KEEPING THE CHURCH SPIC AND SPAN. Continuing the positive note on which I began, let me mention your response to my appeal for church cleaners. You may remember before I became ill in November, I appealed to the Parish for volunteers to clean the church on a regular basis, with individuals each taking responsibility for one small section of the church. The thinking behind this was that there would be no need for teams having to meet up together at a set time, but each could fulfil their duties at a time best suited to themselves. This appeal still stands, but so far it has taken a different turn. While I was off sick, two families have taken up the challenge, Kelly (Roche) Williams and her children, and Joanne and Francis Bird and their children. Taking it in turns, Saturday by Saturday, they have undertaken the work, and a fine job they are doing. The church itself proclaims the thoroughness of their labours. We are so very, very grateful. But if anyone else would like to help in any way, please don’t be shy.

PARISH WEBSITE. I failed to keep the promise I made to you in last week’s Newsletter that the Website was about to be finally updated after my prolonged absence. Problems with the computer put a spanner in my works! But by the time you read this, all might be well again, you never know!

On Monday, Fr Abraham sets off for his annual and well-deserved holiday in India. He will be away for five weeks. We wish him well and every blessing.

God bless you, Fr Antony

Contact me : antonyjones23@gmail.com

 Older Newsletter below:

Dear Parishioner,

24 APRIL 2016

SAFE AT LAST.  You may have seen her yourself.  If you did, then maybe her face has been as deeply etched on your mind’s eye as it has been on mine  It was a few weeks ago, just after the EU had decided on its questionable policy of returning to their homeland every further migrant landing in Europe while accepting in one-for-one exchange some other refugee now encamped in Turkey.   The boat carrying her had just pulled in on the Lesbos beach. It was dark. The moment she stepped ashore she was interviewed by a tv camera crew.  So radiant was her face that it almost shone in the darkness. A broad smile filled her face beneath that white head-band Muslim women often wear under their black veil. She’d made it.  She and her family were safe at last in Christian Europe, safe at last from the terrors and perils at home, safe at last from the terrors and perils at sea.  I can’t remember seeing a face so full of joy and bearing so broad a smile.  She didn’t know the decision the EU had reached while she had been on her death-defying journey.  She didn’t realise that the people she had longed to see would soon be sending her back to where she came from, with all her hopes dashed and all her resources spent.

Once her feet were on terra firma, the interviewer lost no time in putting her into the picture and breaking the latest news to her.  Maybe she didn’t understand what she was hearing; maybe she just couldn’t believe what she was hearing.  Or maybe she did understand.  Either way the smile did not depart from her face.

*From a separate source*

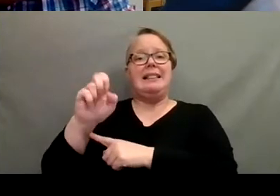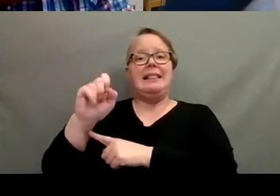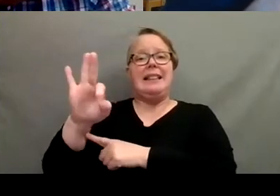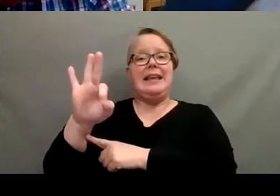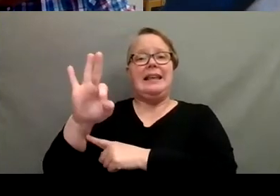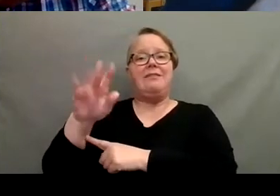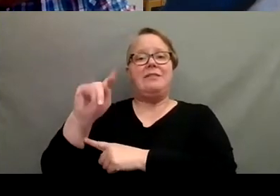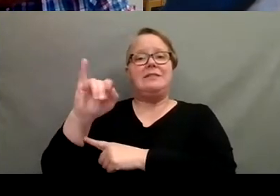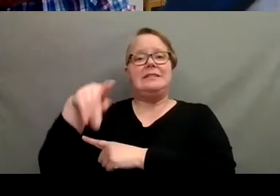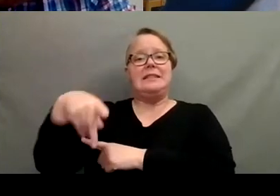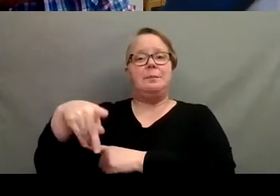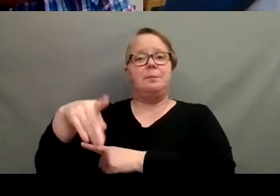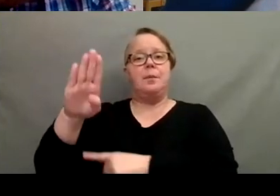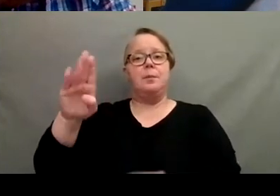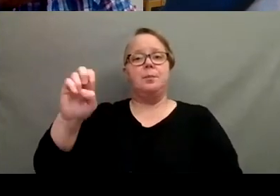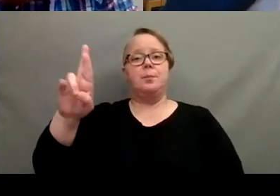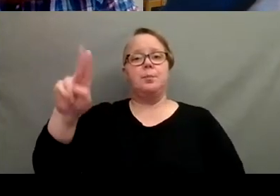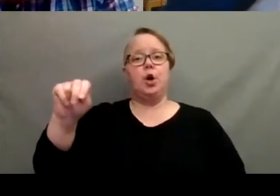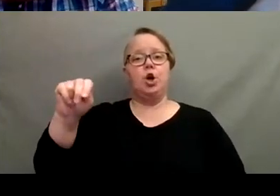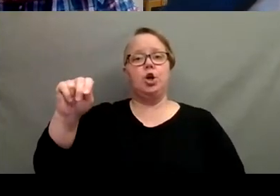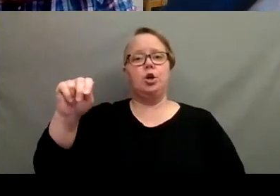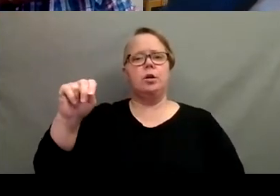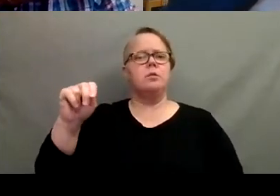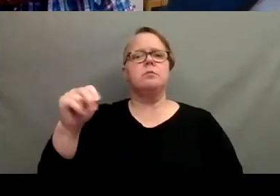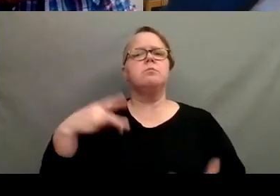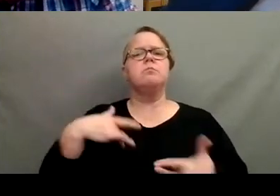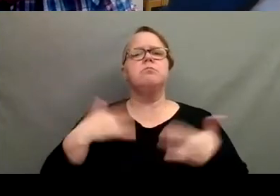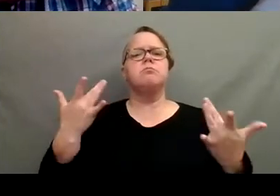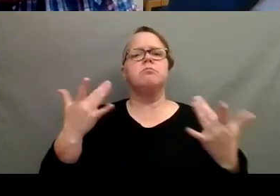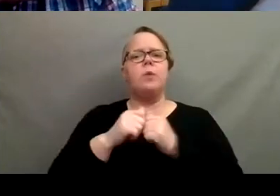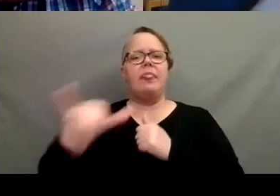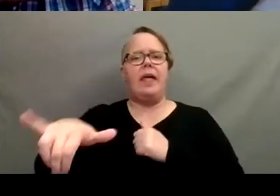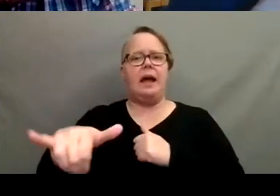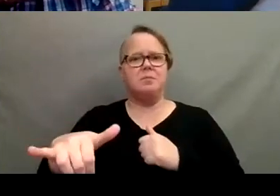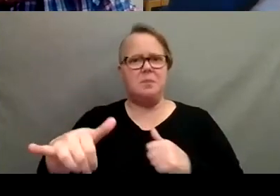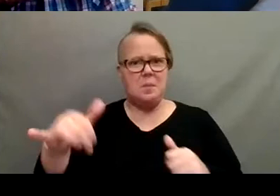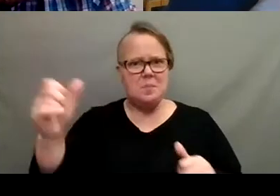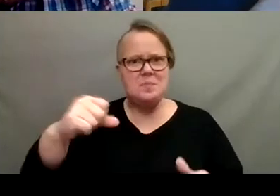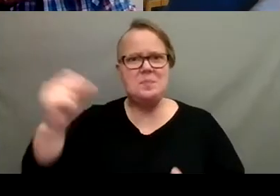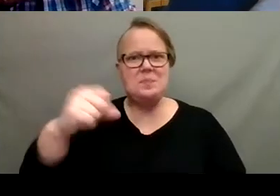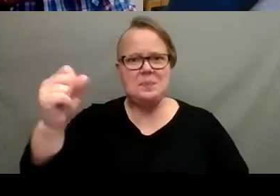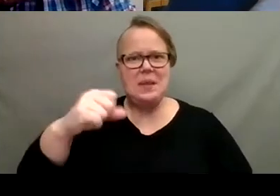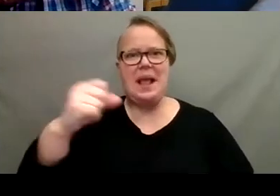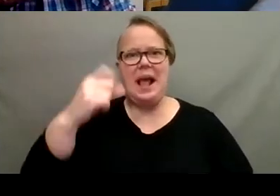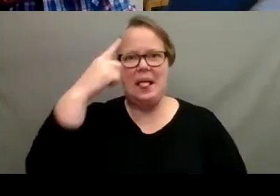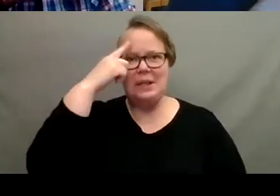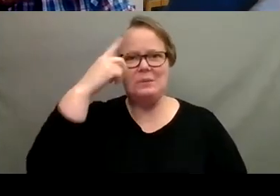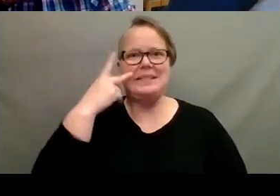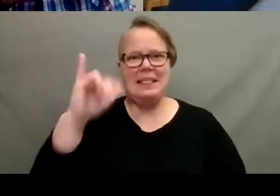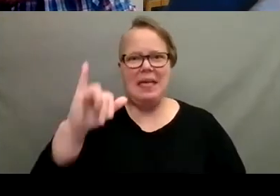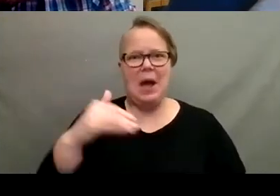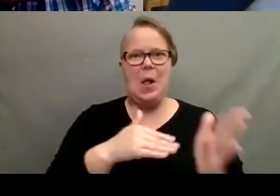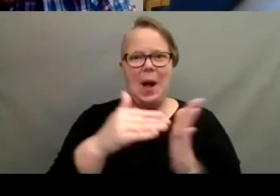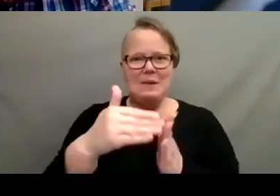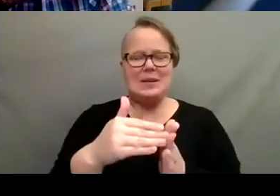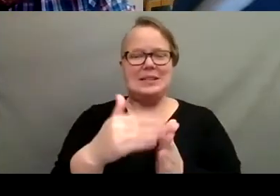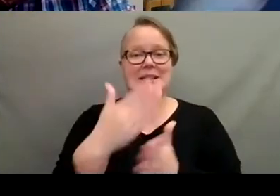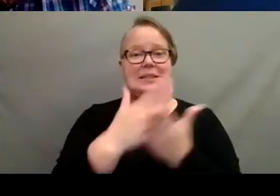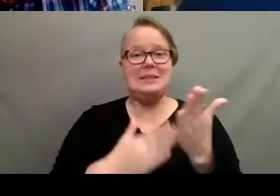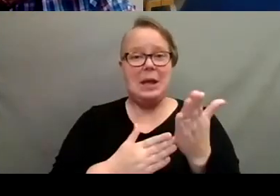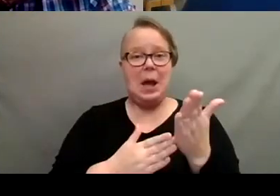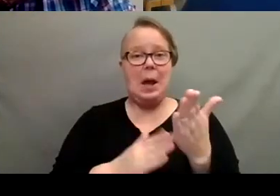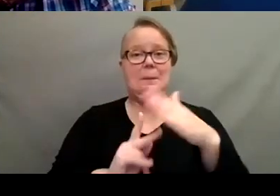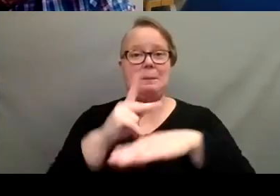burning on house plants. What's going on with that? Yeah. Yeah. I think we see that a lot. Some plants more than others.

A couple of nights later the same face appeared on the television screen again.  I recognised her immediately. This time she was standing with innumerable others behind an enclosure fence grasping the wire fence with her hands and peering through it.  The self-same smile was still on her face.  But her face was now smothered with tears.

NO ANONYMOUS STATISTIC HERE. Here was no “refugee”, no anonymous statistic.  Here was a real human being, just like you and me, with all her capacity for love, for suffering, for hope, for fear, for disappointment, a person determined to smile at life, whatever it might throw at her.  It was that smile which lifted her for me out of that torrent of refugee statistics, of numbers quoted, of anonymous crowds constantly filling our television screens.

To mark the Jubilee Year of Mercy we are going to reflect in the Newsletters on the traditional corporal and spiritual works of mercy which we are all called on to practise.  What they all have in common is the need to recognise and respond to that unique character which is in every man, woman and child on the face of the earth, each of infinite worth in the eyes of God and therefore in our eyes too, each demanding our care and loving attention.  That smiling woman, cooped up in her detention centre, is as important to God as you or me, the Queen or the Pope.  Unless and until we acquire this truly Christian mindset, we will never be able to perform the works of mercy as God would have us do.

FEEDING THE HUNGRY AND GIVING DRINK TO THE THIRSTY.  The first two works of mercy traditionally listed are to feed the hungry and to give drink to the thirsty. These are harder to carry out today than at any previous time in history.  Harder, because in this country, thanks to the welfare state, we do not usually come across people who are wasting away with hunger or dying of thirst, though there are many living below the poverty line. But it is also easier, because modern communications have brought the starving of Africa or the homeless of India or the refugees from Syria right into our very living rooms.  In days gone by we would have known nothing about them. In some ways it is even easier for us today to help these, by means of reputable charities, than the needy people of our own country.

FEED MY LAMBS.  Feed my Lambs is the principal way by which we, as a Parish Family, carry out the first two corporal works of mercy. I am constantly encouraged and astonished at your consistent kindness in this regard.  Every week we contribute at the very least £100 to the starving children of the Sudan, and often much more than this.  While I was away, Eileen Barnet threw a house party in aid of these children. I heard it was a most successful and enjoyable event which raised over £300.  We thank Eileen and all who took part in it and hope it is the first of many.

If these children whom you support were queuing around your front door, you would see the benefit of your generosity as well as the rewarding look of gratitude in their hungry eyes.  But as you do not have this stimulus, the greater your reward will be.  But you are not be doing it just for the heavenly reward.  You are feeding the hungry and giving drink to the thirsty because each and every one of them, like our smiling Muslim friend, is a real human being with a life to lead in all its richness and complexity.  You are doing it because they are our equals in the sight of God; our brothers and sisters in the sight of God.  Because giving to the poor out of our excess is not charity but justice – we owe it to them.  As Blessed Pope Paul VI used to say: the second suit in your wardrobe belongs to the poor man.  You give because you know that holding on to resources when others are in dire need is an injustice to our common humanity let alone to our Christianity. In caring for the poor we are caring for Christ, as He so powerfully points out to us in the great parable related in Chapter 25 of St Matthew’s Gospel.  Furthermore, whether we carry out these works of mercy or not will depend the outcome of our final judgement, as that same parable makes clear.

AMORIS LAETITIA – THE JOY OF LOVE.  Now, to a different subject.  I would like to draw your attention once again, and the attention especially of our young parents, to the Pope’s recent document on love and family life, The Joy of Love, which is available on our website.  It will richly reward anyone who reads it.  The Parish Website is up and running again; please take advantage of it.

INTERNATIONAL MASS.  And finally, Sunday, 15 May, is the great feast of Pentecost and the occasion for our annual International Mass. This is the occasion when we give thanks to God for the great enrichment of our Parish by the settling among us of so many people from overseas.  If you are one such person, please make sure your national flag is flying on our flag-tree.  If it is not, please alert me immediately so that I can get one in time for the celebration. The Mass will follow the now familiar pattern and we will be looking out for volunteers to carry their national flag in the entrance procession and/or to read scripture passages or prayers in their own language.  If you have national costume, please wear it for that Mass.  And, again as usual, we will be needing volunteers to bake the national traditional sweets for refreshments afterwards.  As always, I am looking forward to it.  I hope you are too.